The second stage of the Tower has a large stained glass window, facing west. At the top of the stained glass window there are four crests, the first crest is that of the Scorrer family who owned the Harewood Estate just 1 km east of the church.

===Porch===
The porch contains interesting features:
(1)	Remains of a holy water stoup can be seen in the northeast corner.
(2)	There is a fireplace in the southwest corner with granite lintel and jamb. A few comparable porch fireplaces exist in Devon, but they are rare. The purpose of such fireplace is uncertain. It may have been used for the kindling of the Easter fire. It was more probably used in accordance with the old-time notions of hygiene, and to keep disease out of the building.
(3)	The stone threshold contains traces of brass nails embedded in the surface, which suggests the stone once held an effigy, and was perhaps part of an altar tomb.

==Churchyard==

The arms of the Diocese, of which the Parish of Calstock belongs to, Diocese of Truro

A granite cross at the eastern end of the churchyard marks the grave of Sir William Lewis Salusbury-Trelawny, 8th Baronet, of Harewood Estate, one of Salusbury-Trelawny baronets, who was Lord Lieutenant of Cornwall and M.P. for East Cornwall. He died at Harewood in 1856, aged seventy five years. Folklore says that Sir William didn't want his body ever to leave his estate and so he was carried in through the back gate to his current resting spot, closest to his estate. Inside the church, just north of the pulpit, are two plaques:
1. At the top of one is inscribed "Lau Deo" ("Praise God"). Below that is inscribed the names of the four children of Sir William, the oldest living to just 28.
2. At the top of the other is an image of the cross, inscribed "Beneath The Cross"; below, Sir William and his wife are depicted. Below them is their fifth child, who died in middle age.

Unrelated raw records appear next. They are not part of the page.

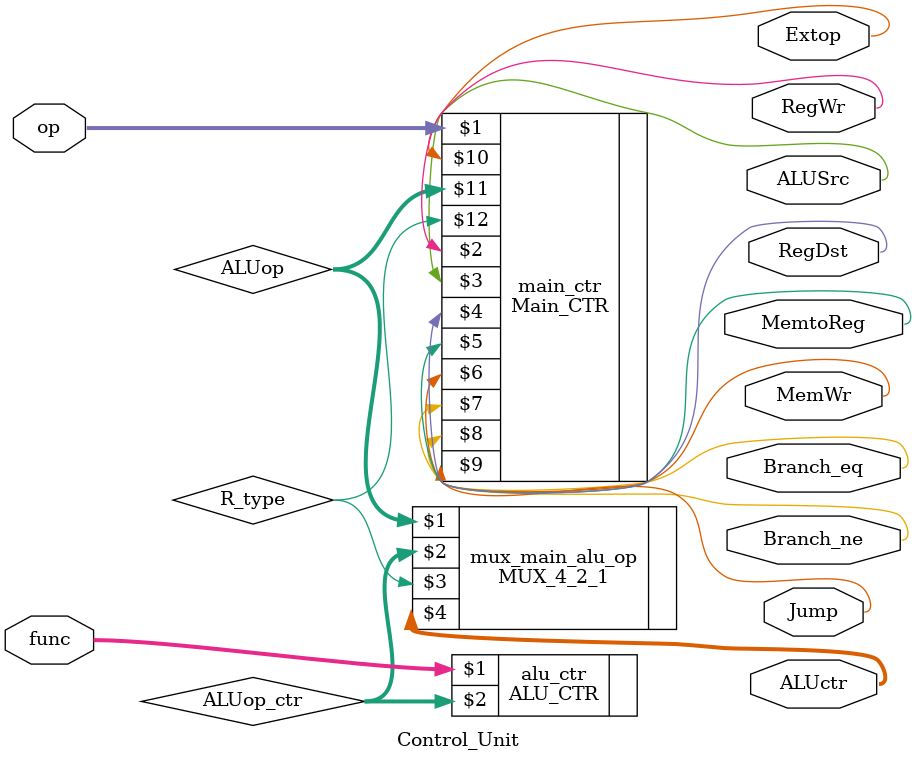
<source format=v>
`timescale 1ns / 1ps
module Control_Unit(op, func, ALUctr, RegWr, ALUSrc, RegDst, MemtoReg, MemWr, Branch_eq, Branch_ne, Jump, Extop);
	input [5:0] op;
	input [5:0] func;
	output [3:0] ALUctr;
	output RegWr, ALUSrc, RegDst, MemtoReg, MemWr, Branch_eq, Branch_ne, Jump, Extop;
	
	wire RegWr, ALUSrc, RegDst, MemtoReg, MemWr, Branch_eq, Branch_ne, Jump, Extop, R_type;
	wire [3:0] ALUop, ALUop_ctr;
	
	Main_CTR main_ctr(op, RegWr, ALUSrc, RegDst, MemtoReg, MemWr, Branch_eq, Branch_ne, Jump, Extop, ALUop, R_type);
	
	ALU_CTR alu_ctr(func, ALUop_ctr);
	
	MUX_4_2_1 mux_main_alu_op(ALUop, ALUop_ctr, R_type, ALUctr);


endmodule

</source>
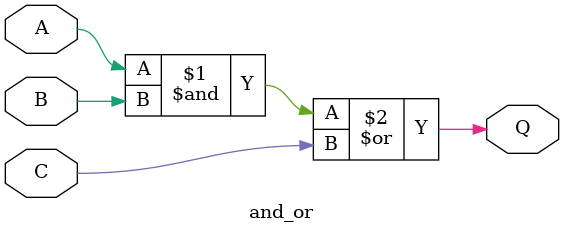
<source format=v>
/*
Write Verilog code for a combinational logic gate that implements the logic:
(a AND b) OR c
Create a test bench program that proves the logic
*/

// declaration of module and_or

/* definition of variable 

   Input 1 = A 
   Input 2 = B
   Input 3 = C  

   Output = Q 
*/


module and_or(A,B,C,Q);

    input A,B,C; // define all the input signal  
    output Q;    // define output signal 

    assign Q = (A & B ) | C ; // Bitwise operation

endmodule

</source>
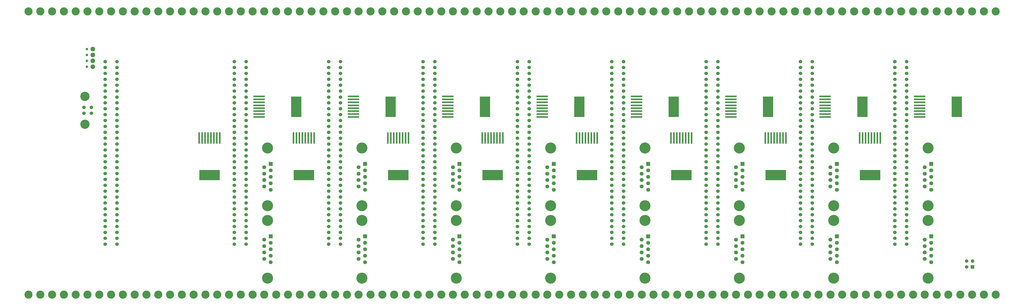
<source format=gbr>
%FSTAX23Y23*%
%MOIN*%
%SFA1B1*%

%IPPOS*%
%ADD12C,0.060000*%
%ADD13C,0.157480*%
%ADD14C,0.137795*%
%ADD15C,0.187401*%
%ADD16R,0.066535X0.066535*%
%ADD17C,0.066535*%
%ADD18C,0.043307*%
%ADD19C,0.078740*%
%ADD20R,0.059055X0.059055*%
%ADD21C,0.059055*%
%ADD24R,0.346456X0.177165*%
%ADD25R,0.029921X0.196850*%
%ADD26R,0.177165X0.346456*%
%ADD27R,0.196850X0.029921*%
%LNbackplane_pads_bot-1*%
%LPD*%
G54D12*
X0287Y0531D03*
Y05409D03*
X02996D03*
Y0531D03*
X1682Y06185D03*
Y06085D03*
Y05985D03*
Y05885D03*
Y05785D03*
Y05685D03*
Y05584D03*
Y05485D03*
Y05385D03*
Y05285D03*
Y05185D03*
Y05085D03*
Y04985D03*
Y04885D03*
Y04785D03*
Y04685D03*
Y04585D03*
Y04485D03*
Y04385D03*
Y04285D03*
Y04185D03*
Y04085D03*
Y03985D03*
Y03885D03*
Y03785D03*
Y03685D03*
Y03585D03*
Y03485D03*
Y03385D03*
Y03285D03*
Y03185D03*
Y03085D03*
X1662Y06185D03*
Y06085D03*
Y05985D03*
Y05885D03*
Y05785D03*
Y05685D03*
Y05584D03*
Y05485D03*
Y05385D03*
Y05285D03*
Y05185D03*
Y05085D03*
Y04985D03*
Y04885D03*
Y04785D03*
Y04685D03*
Y04585D03*
Y04485D03*
Y04385D03*
Y04285D03*
Y04185D03*
Y04085D03*
Y03985D03*
Y03885D03*
Y03785D03*
Y03685D03*
Y03585D03*
Y03485D03*
Y03385D03*
Y03285D03*
Y03185D03*
Y03085D03*
X1522Y06185D03*
Y06085D03*
Y05985D03*
Y05885D03*
Y05785D03*
Y05685D03*
Y05584D03*
Y05485D03*
Y05385D03*
Y05285D03*
Y05185D03*
Y05085D03*
Y04985D03*
Y04885D03*
Y04785D03*
Y04685D03*
Y04585D03*
Y04485D03*
Y04385D03*
Y04285D03*
Y04185D03*
Y04085D03*
Y03985D03*
Y03885D03*
Y03785D03*
Y03685D03*
Y03585D03*
Y03485D03*
Y03385D03*
Y03285D03*
Y03185D03*
Y03085D03*
X1502Y06185D03*
Y06085D03*
Y05985D03*
Y05885D03*
Y05785D03*
Y05685D03*
Y05584D03*
Y05485D03*
Y05385D03*
Y05285D03*
Y05185D03*
Y05085D03*
Y04985D03*
Y04885D03*
Y04785D03*
Y04685D03*
Y04585D03*
Y04485D03*
Y04385D03*
Y04285D03*
Y04185D03*
Y04085D03*
Y03985D03*
Y03885D03*
Y03785D03*
Y03685D03*
Y03585D03*
Y03485D03*
Y03385D03*
Y03285D03*
Y03185D03*
Y03085D03*
X1362Y06185D03*
Y06085D03*
Y05985D03*
Y05885D03*
Y05785D03*
Y05685D03*
Y05584D03*
Y05485D03*
Y05385D03*
Y05285D03*
Y05185D03*
Y05085D03*
Y04985D03*
Y04885D03*
Y04785D03*
Y04685D03*
Y04585D03*
Y04485D03*
Y04385D03*
Y04285D03*
Y04185D03*
Y04085D03*
Y03985D03*
Y03885D03*
Y03785D03*
Y03685D03*
Y03585D03*
Y03485D03*
Y03385D03*
Y03285D03*
Y03185D03*
Y03085D03*
X1342Y06185D03*
Y06085D03*
Y05985D03*
Y05885D03*
Y05785D03*
Y05685D03*
Y05584D03*
Y05485D03*
Y05385D03*
Y05285D03*
Y05185D03*
Y05085D03*
Y04985D03*
Y04885D03*
Y04785D03*
Y04685D03*
Y04585D03*
Y04485D03*
Y04385D03*
Y04285D03*
Y04185D03*
Y04085D03*
Y03985D03*
Y03885D03*
Y03785D03*
Y03685D03*
Y03585D03*
Y03485D03*
Y03385D03*
Y03285D03*
Y03185D03*
Y03085D03*
X1202Y06185D03*
Y06085D03*
Y05985D03*
Y05885D03*
Y05785D03*
Y05685D03*
Y05584D03*
Y05485D03*
Y05385D03*
Y05285D03*
Y05185D03*
Y05085D03*
Y04985D03*
Y04885D03*
Y04785D03*
Y04685D03*
Y04585D03*
Y04485D03*
Y04385D03*
Y04285D03*
Y04185D03*
Y04085D03*
Y03985D03*
Y03885D03*
Y03785D03*
Y03685D03*
Y03585D03*
Y03485D03*
Y03385D03*
Y03285D03*
Y03185D03*
Y03085D03*
X1182Y06185D03*
Y06085D03*
Y05985D03*
Y05885D03*
Y05785D03*
Y05685D03*
Y05584D03*
Y05485D03*
Y05385D03*
Y05285D03*
Y05185D03*
Y05085D03*
Y04985D03*
Y04885D03*
Y04785D03*
Y04685D03*
Y04585D03*
Y04485D03*
Y04385D03*
Y04285D03*
Y04185D03*
Y04085D03*
Y03985D03*
Y03885D03*
Y03785D03*
Y03685D03*
Y03585D03*
Y03485D03*
Y03385D03*
Y03285D03*
Y03185D03*
Y03085D03*
X1042Y06185D03*
Y06085D03*
Y05985D03*
Y05885D03*
Y05785D03*
Y05685D03*
Y05584D03*
Y05485D03*
Y05385D03*
Y05285D03*
Y05185D03*
Y05085D03*
Y04985D03*
Y04885D03*
Y04785D03*
Y04685D03*
Y04585D03*
Y04485D03*
Y04385D03*
Y04285D03*
Y04185D03*
Y04085D03*
Y03985D03*
Y03885D03*
Y03785D03*
Y03685D03*
Y03585D03*
Y03485D03*
Y03385D03*
Y03285D03*
Y03185D03*
Y03085D03*
X1022Y06185D03*
Y06085D03*
Y05985D03*
Y05885D03*
Y05785D03*
Y05685D03*
Y05584D03*
Y05485D03*
Y05385D03*
Y05285D03*
Y05185D03*
Y05085D03*
Y04985D03*
Y04885D03*
Y04785D03*
Y04685D03*
Y04585D03*
Y04485D03*
Y04385D03*
Y04285D03*
Y04185D03*
Y04085D03*
Y03985D03*
Y03885D03*
Y03785D03*
Y03685D03*
Y03585D03*
Y03485D03*
Y03385D03*
Y03285D03*
Y03185D03*
Y03085D03*
X0882Y06185D03*
Y06085D03*
Y05985D03*
Y05885D03*
Y05785D03*
Y05685D03*
Y05584D03*
Y05485D03*
Y05385D03*
Y05285D03*
Y05185D03*
Y05085D03*
Y04985D03*
Y04885D03*
Y04785D03*
Y04685D03*
Y04585D03*
Y04485D03*
Y04385D03*
Y04285D03*
Y04185D03*
Y04085D03*
Y03985D03*
Y03885D03*
Y03785D03*
Y03685D03*
Y03585D03*
Y03485D03*
Y03385D03*
Y03285D03*
Y03185D03*
Y03085D03*
X0862Y06185D03*
Y06085D03*
Y05985D03*
Y05885D03*
Y05785D03*
Y05685D03*
Y05584D03*
Y05485D03*
Y05385D03*
Y05285D03*
Y05185D03*
Y05085D03*
Y04985D03*
Y04885D03*
Y04785D03*
Y04685D03*
Y04585D03*
Y04485D03*
Y04385D03*
Y04285D03*
Y04185D03*
Y04085D03*
Y03985D03*
Y03885D03*
Y03785D03*
Y03685D03*
Y03585D03*
Y03485D03*
Y03385D03*
Y03285D03*
Y03185D03*
Y03085D03*
X0722Y06185D03*
Y06085D03*
Y05985D03*
Y05885D03*
Y05785D03*
Y05685D03*
Y05584D03*
Y05485D03*
Y05385D03*
Y05285D03*
Y05185D03*
Y05085D03*
Y04985D03*
Y04885D03*
Y04785D03*
Y04685D03*
Y04585D03*
Y04485D03*
Y04385D03*
Y04285D03*
Y04185D03*
Y04085D03*
Y03985D03*
Y03885D03*
Y03785D03*
Y03685D03*
Y03585D03*
Y03485D03*
Y03385D03*
Y03285D03*
Y03185D03*
Y03085D03*
X0702Y06185D03*
Y06085D03*
Y05985D03*
Y05885D03*
Y05785D03*
Y05685D03*
Y05584D03*
Y05485D03*
Y05385D03*
Y05285D03*
Y05185D03*
Y05085D03*
Y04985D03*
Y04885D03*
Y04785D03*
Y04685D03*
Y04585D03*
Y04485D03*
Y04385D03*
Y04285D03*
Y04185D03*
Y04085D03*
Y03985D03*
Y03885D03*
Y03785D03*
Y03685D03*
Y03585D03*
Y03485D03*
Y03385D03*
Y03285D03*
Y03185D03*
Y03085D03*
X0343Y06185D03*
Y06085D03*
Y05985D03*
Y05885D03*
Y05785D03*
Y05685D03*
Y05584D03*
Y05485D03*
Y05385D03*
Y05285D03*
Y05185D03*
Y05085D03*
Y04985D03*
Y04885D03*
Y04785D03*
Y04685D03*
Y04585D03*
Y04485D03*
Y04385D03*
Y04285D03*
Y04185D03*
Y04085D03*
Y03985D03*
Y03885D03*
Y03785D03*
Y03685D03*
Y03585D03*
Y03485D03*
Y03385D03*
Y03285D03*
Y03185D03*
Y03085D03*
X0323Y06185D03*
Y06085D03*
Y05985D03*
Y05885D03*
Y05785D03*
Y05685D03*
Y05584D03*
Y05485D03*
Y05385D03*
Y05285D03*
Y05185D03*
Y05085D03*
Y04985D03*
Y04885D03*
Y04785D03*
Y04685D03*
Y04585D03*
Y04485D03*
Y04385D03*
Y04285D03*
Y04185D03*
Y04085D03*
Y03985D03*
Y03885D03*
Y03785D03*
Y03685D03*
Y03585D03*
Y03485D03*
Y03385D03*
Y03285D03*
Y03185D03*
Y03085D03*
X0562Y06185D03*
Y06085D03*
Y05985D03*
Y05885D03*
Y05785D03*
Y05685D03*
Y05584D03*
Y05485D03*
Y05385D03*
Y05285D03*
Y05185D03*
Y05085D03*
Y04985D03*
Y04885D03*
Y04785D03*
Y04685D03*
Y04585D03*
Y04485D03*
Y04385D03*
Y04285D03*
Y04185D03*
Y04085D03*
Y03985D03*
Y03885D03*
Y03785D03*
Y03685D03*
Y03585D03*
Y03485D03*
Y03385D03*
Y03285D03*
Y03185D03*
Y03085D03*
X0542Y06185D03*
Y06085D03*
Y05985D03*
Y05885D03*
Y05785D03*
Y05685D03*
Y05584D03*
Y05485D03*
Y05385D03*
Y05285D03*
Y05185D03*
Y05085D03*
Y04985D03*
Y04885D03*
Y04785D03*
Y04685D03*
Y04585D03*
Y04485D03*
Y04385D03*
Y04285D03*
Y04185D03*
Y04085D03*
Y03985D03*
Y03885D03*
Y03785D03*
Y03685D03*
Y03585D03*
Y03485D03*
Y03385D03*
Y03285D03*
Y03185D03*
Y03085D03*
G54D13*
X02889Y05597D03*
Y05122D03*
G54D14*
X0533Y02229D03*
X0553D03*
X0513D03*
X0453D03*
X0493D03*
X0473D03*
X0393D03*
X0433D03*
X0413D03*
X0233D03*
X0253D03*
X0213D03*
X0293D03*
X0313D03*
X0273D03*
X0333D03*
X0373D03*
X0353D03*
X0193D03*
X0553Y07041D03*
X0533D03*
X0493D03*
X0513D03*
X0433D03*
X0413D03*
X0453D03*
X0473D03*
X0313D03*
X0293D03*
X0253D03*
X0273D03*
X0353D03*
X0333D03*
X0373D03*
X0393D03*
X0193D03*
X0213D03*
X0233D03*
X0573Y02229D03*
Y07041D03*
X0613D03*
X05929D03*
X0653D03*
X0633D03*
X05929Y02229D03*
X0613D03*
X0633D03*
X0653D03*
X0673Y07041D03*
X0693D03*
X0713D03*
X0733D03*
X07529D03*
X0773D03*
X0793D03*
X0813D03*
X0833D03*
X0853D03*
X0873D03*
X0893D03*
X09129D03*
X09329D03*
X0953D03*
X0973D03*
X0993D03*
X1013D03*
X10329D03*
X1053D03*
X10729D03*
X1093D03*
X1113D03*
X1133D03*
X1153D03*
X11729D03*
X1193D03*
X12129D03*
X1233D03*
X12529D03*
X1273D03*
X1293D03*
X1313D03*
X1333D03*
X13529D03*
X1373D03*
X13929D03*
X1413D03*
X14329D03*
X1453D03*
X1473D03*
X14929D03*
X1513D03*
X15329D03*
X1553D03*
X15729D03*
X1593D03*
X1613D03*
X1633D03*
X1653D03*
X16729D03*
X1693D03*
X17129D03*
X1733D03*
X17529D03*
X1773D03*
X1793D03*
X0673Y02229D03*
X0693D03*
X0713D03*
X0733D03*
X07529D03*
X0773D03*
X0793D03*
X0813D03*
X0833D03*
X0853D03*
X0873D03*
X0893D03*
X09129D03*
X09329D03*
X0953D03*
X0973D03*
X0993D03*
X1013D03*
X10329D03*
X1053D03*
X10729D03*
X1093D03*
X1113D03*
X1133D03*
X1153D03*
X11729D03*
X1193D03*
X12129D03*
X1233D03*
X12529D03*
X1273D03*
X1293D03*
X1313D03*
X1333D03*
X13529D03*
X1373D03*
X13929D03*
X1413D03*
X14329D03*
X1453D03*
X1473D03*
X14929D03*
X1513D03*
X15329D03*
X1553D03*
X15729D03*
X1593D03*
X1613D03*
X1633D03*
X1653D03*
X16729D03*
X1693D03*
X17129D03*
X1733D03*
X17529D03*
X1773D03*
X1793D03*
X1813Y07041D03*
X1833D03*
Y0223D03*
X1813D03*
G54D15*
X05984Y02508D03*
Y03491D03*
Y03738D03*
Y04721D03*
X07584Y02508D03*
Y03491D03*
X09184Y02508D03*
Y03491D03*
X10784Y02508D03*
Y03491D03*
X12384Y02508D03*
Y03491D03*
X13984Y02508D03*
Y03491D03*
X15584Y02508D03*
Y03491D03*
X17184Y02508D03*
Y03491D03*
Y03738D03*
Y04721D03*
X15584Y03738D03*
Y04721D03*
X13984Y03738D03*
Y04721D03*
X12384Y03738D03*
Y04721D03*
X10784Y03738D03*
Y04721D03*
X09184Y03738D03*
Y04721D03*
X07584Y03738D03*
Y04721D03*
G54D16*
X06039Y03218D03*
Y04448D03*
X07639Y03218D03*
X09239D03*
X10839D03*
X12439D03*
X14039D03*
X15639D03*
X17239D03*
Y04448D03*
X15639D03*
X14039D03*
X12439D03*
X10839D03*
X09239D03*
X07639D03*
G54D17*
X05928Y03163D03*
X06039Y03109D03*
X05928Y03054D03*
X06039Y03D03*
X05928Y02945D03*
X06039Y0289D03*
X05928Y02836D03*
X06039Y02781D03*
X05928Y04393D03*
X06039Y04339D03*
X05928Y04284D03*
X06039Y0423D03*
X05928Y04175D03*
X06039Y0412D03*
X05928Y04066D03*
X06039Y04011D03*
X07528Y03163D03*
X07639Y03109D03*
X07528Y03054D03*
X07639Y03D03*
X07528Y02945D03*
X07639Y0289D03*
X07528Y02836D03*
X07639Y02781D03*
X09128Y03163D03*
X09239Y03109D03*
X09128Y03054D03*
X09239Y03D03*
X09128Y02945D03*
X09239Y0289D03*
X09128Y02836D03*
X09239Y02781D03*
X10728Y03163D03*
X10839Y03109D03*
X10728Y03054D03*
X10839Y03D03*
X10728Y02945D03*
X10839Y0289D03*
X10728Y02836D03*
X10839Y02781D03*
X12328Y03163D03*
X12439Y03109D03*
X12328Y03054D03*
X12439Y03D03*
X12328Y02945D03*
X12439Y0289D03*
X12328Y02836D03*
X12439Y02781D03*
X13928Y03163D03*
X14039Y03109D03*
X13928Y03054D03*
X14039Y03D03*
X13928Y02945D03*
X14039Y0289D03*
X13928Y02836D03*
X14039Y02781D03*
X15528Y03163D03*
X15639Y03109D03*
X15528Y03054D03*
X15639Y03D03*
X15528Y02945D03*
X15639Y0289D03*
X15528Y02836D03*
X15639Y02781D03*
X17128Y03163D03*
X17239Y03109D03*
X17128Y03054D03*
X17239Y03D03*
X17128Y02945D03*
X17239Y0289D03*
X17128Y02836D03*
X17239Y02781D03*
X17128Y04393D03*
X17239Y04339D03*
X17128Y04284D03*
X17239Y0423D03*
X17128Y04175D03*
X17239Y0412D03*
X17128Y04066D03*
X17239Y04011D03*
X15528Y04393D03*
X15639Y04339D03*
X15528Y04284D03*
X15639Y0423D03*
X15528Y04175D03*
X15639Y0412D03*
X15528Y04066D03*
X15639Y04011D03*
X13928Y04393D03*
X14039Y04339D03*
X13928Y04284D03*
X14039Y0423D03*
X13928Y04175D03*
X14039Y0412D03*
X13928Y04066D03*
X14039Y04011D03*
X12328Y04393D03*
X12439Y04339D03*
X12328Y04284D03*
X12439Y0423D03*
X12328Y04175D03*
X12439Y0412D03*
X12328Y04066D03*
X12439Y04011D03*
X10728Y04393D03*
X10839Y04339D03*
X10728Y04284D03*
X10839Y0423D03*
X10728Y04175D03*
X10839Y0412D03*
X10728Y04066D03*
X10839Y04011D03*
X09128Y04393D03*
X09239Y04339D03*
X09128Y04284D03*
X09239Y0423D03*
X09128Y04175D03*
X09239Y0412D03*
X09128Y04066D03*
X09239Y04011D03*
X07528Y04393D03*
X07639Y04339D03*
X07528Y04284D03*
X07639Y0423D03*
X07528Y04175D03*
X07639Y0412D03*
X07528Y04066D03*
X07639Y04011D03*
G54D18*
X0292Y061D03*
Y064D03*
Y063D03*
Y062D03*
G54D19*
X0302Y061D03*
Y064D03*
Y063D03*
Y062D03*
G54D20*
X17939Y027D03*
G54D21*
X17839Y027D03*
X17939Y028D03*
X17839D03*
G54D24*
X162Y04258D03*
X146D03*
X13D03*
X114D03*
X098D03*
X082D03*
X066D03*
X05D03*
G54D25*
X16374Y0489D03*
X16325D03*
X16275D03*
X16224D03*
X16175D03*
X16125D03*
X16074D03*
X16025D03*
X14775D03*
X14725D03*
X14675D03*
X14625D03*
X14574D03*
X14525D03*
X14475D03*
X14424D03*
X13174D03*
X13125D03*
X13075D03*
X13024D03*
X12975D03*
X12925D03*
X12874D03*
X12825D03*
X11575D03*
X11524D03*
X11475D03*
X11425D03*
X11374D03*
X11325D03*
X11275D03*
X11224D03*
X09975D03*
X09925D03*
X09875D03*
X09824D03*
X09775D03*
X09725D03*
X09675D03*
X09625D03*
X08375D03*
X08325D03*
X08275D03*
X08224D03*
X08175D03*
X08125D03*
X08075D03*
X08025D03*
X06775D03*
X06725D03*
X06675D03*
X06624D03*
X06575D03*
X06525D03*
X06475D03*
X06425D03*
X05175D03*
X05125D03*
X05075D03*
X05025D03*
X04975D03*
X04925D03*
X04875D03*
X04825D03*
G54D26*
X17671Y0542D03*
X16071D03*
X14471D03*
X12871D03*
X11271D03*
X09671D03*
X08071D03*
X06471D03*
G54D27*
X1704Y05595D03*
Y05545D03*
Y05495D03*
Y05444D03*
Y05395D03*
Y05345D03*
Y05295D03*
Y05245D03*
X15439Y05595D03*
Y05545D03*
Y05495D03*
Y05444D03*
Y05395D03*
Y05345D03*
Y05295D03*
Y05245D03*
X1384Y05595D03*
Y05545D03*
Y05495D03*
Y05444D03*
Y05395D03*
Y05345D03*
Y05295D03*
Y05245D03*
X1224Y05595D03*
Y05545D03*
Y05495D03*
Y05444D03*
Y05395D03*
Y05345D03*
Y05295D03*
Y05245D03*
X1064Y05595D03*
Y05545D03*
Y05495D03*
Y05444D03*
Y05395D03*
Y05345D03*
Y05295D03*
Y05245D03*
X0904Y05595D03*
Y05545D03*
Y05495D03*
Y05444D03*
Y05395D03*
Y05345D03*
Y05295D03*
Y05245D03*
X0744Y05595D03*
Y05545D03*
Y05495D03*
Y05444D03*
Y05395D03*
Y05345D03*
Y05295D03*
Y05245D03*
X0584Y05595D03*
Y05545D03*
Y05495D03*
Y05444D03*
Y05395D03*
Y05345D03*
Y05295D03*
Y05245D03*
M02*
</source>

Other gravestones record deaths from mining and other industrial accidents. Though now set in quiet rural countryside, the church during the 19th century was surrounded by industrial activity, and the people of the parish were much involved in quarrying, brickmaking, lime burning and boat building, as well as copper mining. The adit of one, not very successful, copper mine, Wheal Trelawny, still runs underneath part of the churchyard.

==Edgcumb Chapel==
The Edgcumb Chapel is located in the east end of the northern aisle. It contains two monuments of the late 17th century: to Piers Edgcumb (1666) and to Jemima, Countess of Sandwich (1674).

==Rectory==
The rectory is the work of Decimus Burton, 1853–54.